Showing posts with label transaction. Show all posts
Showing posts with label transaction. Show all posts

What is ACID property in transactions.

 



In computer science ACID properties stands for below :

  1. A : Atomicity
  2. C : Consistency
  3. I : Isolation
  4. D : Durability

Atomicity:

Transactions are mostly composed of multiple statements. Atomicity guarantees that each transaction is treated as single unit, which either succeeds completely or fails completely.
Atomic system must guarantee the atomicity in each and every situation, including power failures, errors and crashes.


Example:
Suppose a person is trying to do a transaction in which person is trying to transfer money from A's account to B's account. So in this case amount will be debited from A and same amount will be credited to B. But if this transaction fails at any point, then the balances of A and B will be remain unchanged.
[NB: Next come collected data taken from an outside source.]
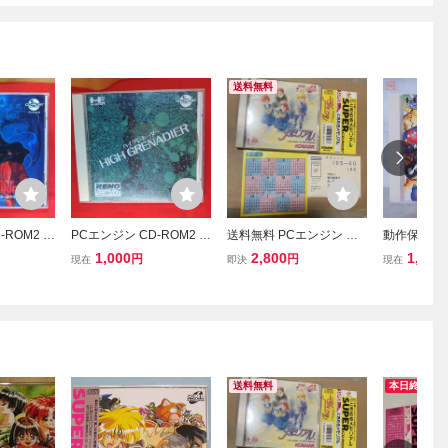
送料無料
-ROM2 マ
PCエンジン CD-ROM2 ハ
送料無料 PCエンジン と
動作保証品 
スターズ
イグレネーダー HIGH GR
きめきメモリアル 帯 ハガ
ジン SUPER
1,000
2,800
1,100
円
円
現在
即決
現在
ters
ENADIER 日本テレネッ
キ カレンダー付 PCE HE
ボンバーマ
ト
System CD・ROM2 PC E
ンバー 箱
ngine SCD Super CDRO
【10
M の落札情報
送料無料
本日終了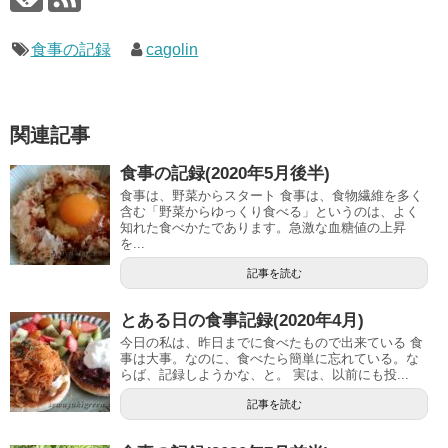
食事の記録
cagolin
関連記事
食事の記録(2020年5月後半)
食事は、野菜からスタート 食事は、食物繊維を多く
含む「野菜からゆっくり食べる」というのは、よく
知れた食べかたであります。急激な血糖値の上昇
を...
記事を読む
とある日の食事記録(2020年4月)
今日の私は、昨日までに食べたもので出来ている 食
事は大事。なのに、食べたら簡単に忘れている。な
らば、記録しようかな、と。 実は、以前にも投...
記事を読む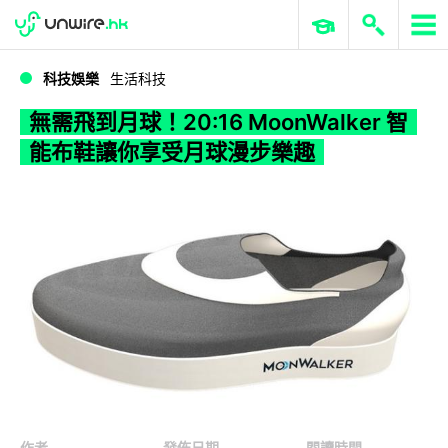
WWDC 2026
GenAI 與雲端科技專區
ERP 與商業 AI
無需飛到月球！20:16 MoonWalker 智能布鞋讓你享受月球漫步樂趣
科技娛樂
生活科技
無需飛到月球！20:16 MoonWalker 智
能布鞋讓你享受月球漫步樂趣
作者
發佈日期
閱讀時間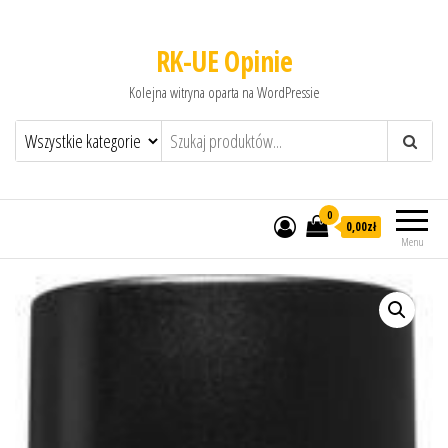
RK-UE Opinie
Kolejna witryna oparta na WordPressie
0
0,00zł
Menu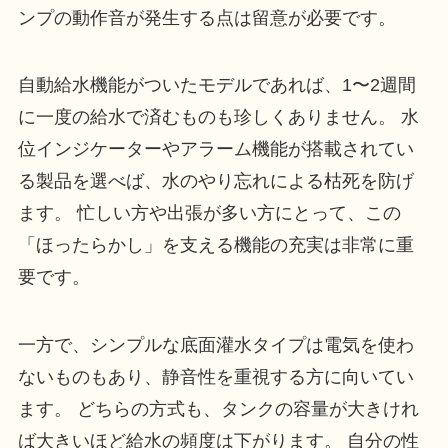
ンプの動作音が発生する点は留意が必要です。
自動給水機能がついたモデルであれば、1〜2週間
に一度の給水で済むものも珍しくありません。 水
位インジケーターやアラーム機能が搭載されてい
る製品を選べば、水のやり忘れによる枯死を防げ
ます。 忙しい方や出張が多い方にとって、この
「ほったらかし」を支える機能の充実は非常に重
要です。
一方で、シンプルな底面灌水タイプは電気を使わ
ないものもあり、静音性を重視する方に向いてい
ます。 どちらの方式も、タンクの容量が大きけれ
ば大きいほど給水の頻度は下がります。 自分の性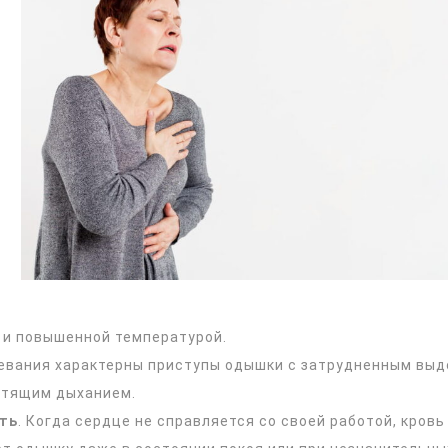
 и повышенной температурой.
левания характерны приступы одышки с затрудненным выд
стящим дыханием.
ть
. Когда сердце не справляется со своей работой, кровь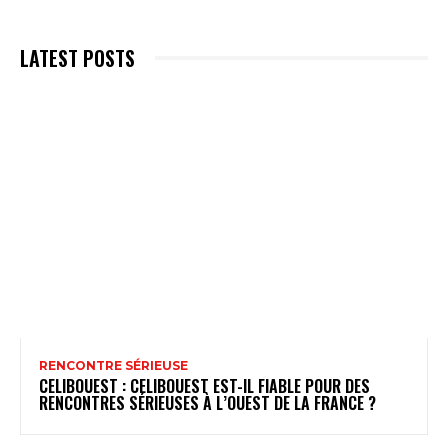
LATEST POSTS
RENCONTRE SÉRIEUSE
CELIBOUEST : CELIBOUEST EST-IL FIABLE POUR DES
RENCONTRES SÉRIEUSES À L’OUEST DE LA FRANCE ?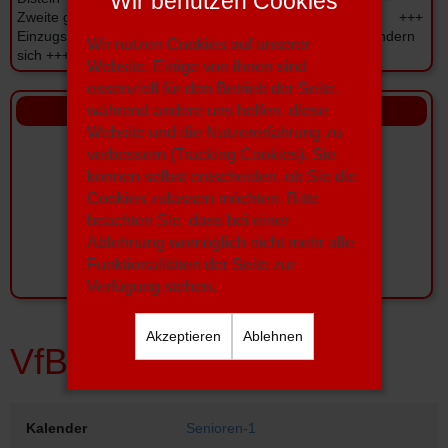
Wir benutzen Cookies
Zweite gegen Marl-Hamm - Dritte gegen Spfr.Datteln +++ +++
Einzugstermine der Beiträge für Senioren und Junioren ändern
Wir nutzen Cookies auf unserer
sich +++
Website. Einige von ihnen sind
essenziell für den Betrieb der Seite,
während andere uns helfen, diese
Sponsoren
Website und die Nutzererfahrung zu
verbessern (Tracking Cookies). Sie
können selbst entscheiden, ob Sie die
Cookies zulassen möchten. Bitte
beachten Sie, dass bei einer
Ablehnung womöglich nicht mehr alle
Funktionalitäten der Seite zur
Verfügung stehen.
Akzeptieren
Ablehnen
VfB Hüls - Disteln
Kalender
Senioren-1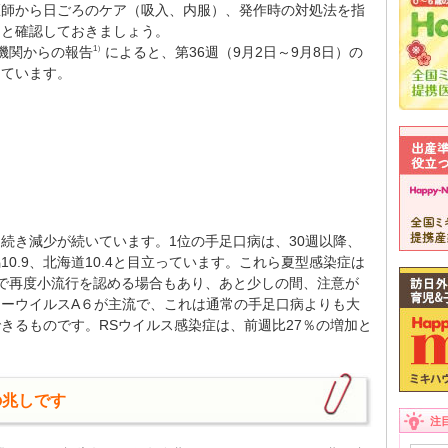
医師から日ごろのケア（吸入、内服）、発作時の対処法を指
りと確認しておきましょう。
療機関からの報告
によると、第36週（9月2日～9月8日）の
1）
っています。
続き減少が続いています。1位の手足口病は、30週以降、
0.9、北海道10.4と目立っています。これら夏型感染症は
で再度小流行を認める場合もあり、あと少しの間、注意が
ーウイルスA６が主流で、これは通常の手足口病よりも大
きるものです。RSウイルス感染症は、前週比27％の増加と
の兆しです
注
  1. A-------------------------------->B (10$)
  2. A-10 ----------------------------> B
  3. Transactions fails 
  4. B wasn't updated
  5. Rollback
  6. A remain unchanged (No deduction)  


Consistency:

Consistency insures that transaction can bring database from one valid state to another. This prevents data corruption by illegal transaction. Means transaction should follow all rules to bring database from one valid state to other. Here rules could be any check constraints, triggers, foreign keys etc.  

Example:

  1. Transferring 10$ from A to B
  2. So A-10 -------------------> B+10
  3. It should be not be doing A-5 and adding B+10  


Isolation:

Isolation means all transactions running in parallel should be isolated from each other.Isolation is the main goal of concurrency control.

Consider two transactions: T1 transfers 10 from A to B. T2 transfers 20 from B to A.

Combined, there are four actions:

    1. T1 subtracts 10 from A.

    2. T1 adds 10 to B.

    3. T2 subtracts 20 from B.

    4. T2 adds 20 to A.

If these operations are performed in order, isolation is maintained, although T2 must wait. Consider what happens if T1 fails halfway through. The database eliminates T1's effects, and T2 sees only valid data.

By interleaving the transactions, the actual order of actions might be:

    1. T1 subtracts 10 from A.

    2. T2 subtracts 20 from B.

    3. T2 adds 20 to A.

    4. T1 adds 10 to B.


Durability:

Durability ensures that changes made to the database (transactions) that are successfully committed will survive permanently, even in the case of system failures. This ensures that the data within the database will not be corrupted by:
  • Service outages
  • Crashes
  • Other cases of failure
Example:
  1. Transfer 10$ from A to B.
  2. Valid state: A-10 to B+10
  3. Transaction committed  successfully. 
  4. Power failure occurred 
  5. Checked database after system is up
  6. All changes done by transaction are there.